RECORDS TO PROCESS:
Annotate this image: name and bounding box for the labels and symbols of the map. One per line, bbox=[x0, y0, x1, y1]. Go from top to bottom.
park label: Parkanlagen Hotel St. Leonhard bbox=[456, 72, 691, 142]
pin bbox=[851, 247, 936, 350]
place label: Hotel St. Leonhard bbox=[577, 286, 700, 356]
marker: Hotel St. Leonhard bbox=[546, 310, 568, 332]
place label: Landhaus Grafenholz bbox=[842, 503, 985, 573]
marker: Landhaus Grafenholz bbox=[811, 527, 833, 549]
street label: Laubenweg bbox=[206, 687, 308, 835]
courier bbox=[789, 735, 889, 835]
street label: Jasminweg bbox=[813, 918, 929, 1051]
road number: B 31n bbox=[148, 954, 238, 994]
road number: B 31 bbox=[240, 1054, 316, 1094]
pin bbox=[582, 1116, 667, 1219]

DESCRIPTION OF THE TASK:
Extract the full listing above without altering anything.

WRITTEN REPLY:
Annotate this image: name and bounding box for the labels and symbols of the map. One per line, bbox=[x0, y0, x1, y1]. Go from top to bottom.
park label: Parkanlagen Hotel St. Leonhard bbox=[456, 72, 691, 142]
pin bbox=[851, 247, 936, 350]
place label: Hotel St. Leonhard bbox=[577, 286, 700, 356]
marker: Hotel St. Leonhard bbox=[546, 310, 568, 332]
place label: Landhaus Grafenholz bbox=[842, 503, 985, 573]
marker: Landhaus Grafenholz bbox=[811, 527, 833, 549]
street label: Laubenweg bbox=[206, 687, 308, 835]
courier bbox=[789, 735, 889, 835]
street label: Jasminweg bbox=[813, 918, 929, 1051]
road number: B 31n bbox=[148, 954, 238, 994]
road number: B 31 bbox=[240, 1054, 316, 1094]
pin bbox=[582, 1116, 667, 1219]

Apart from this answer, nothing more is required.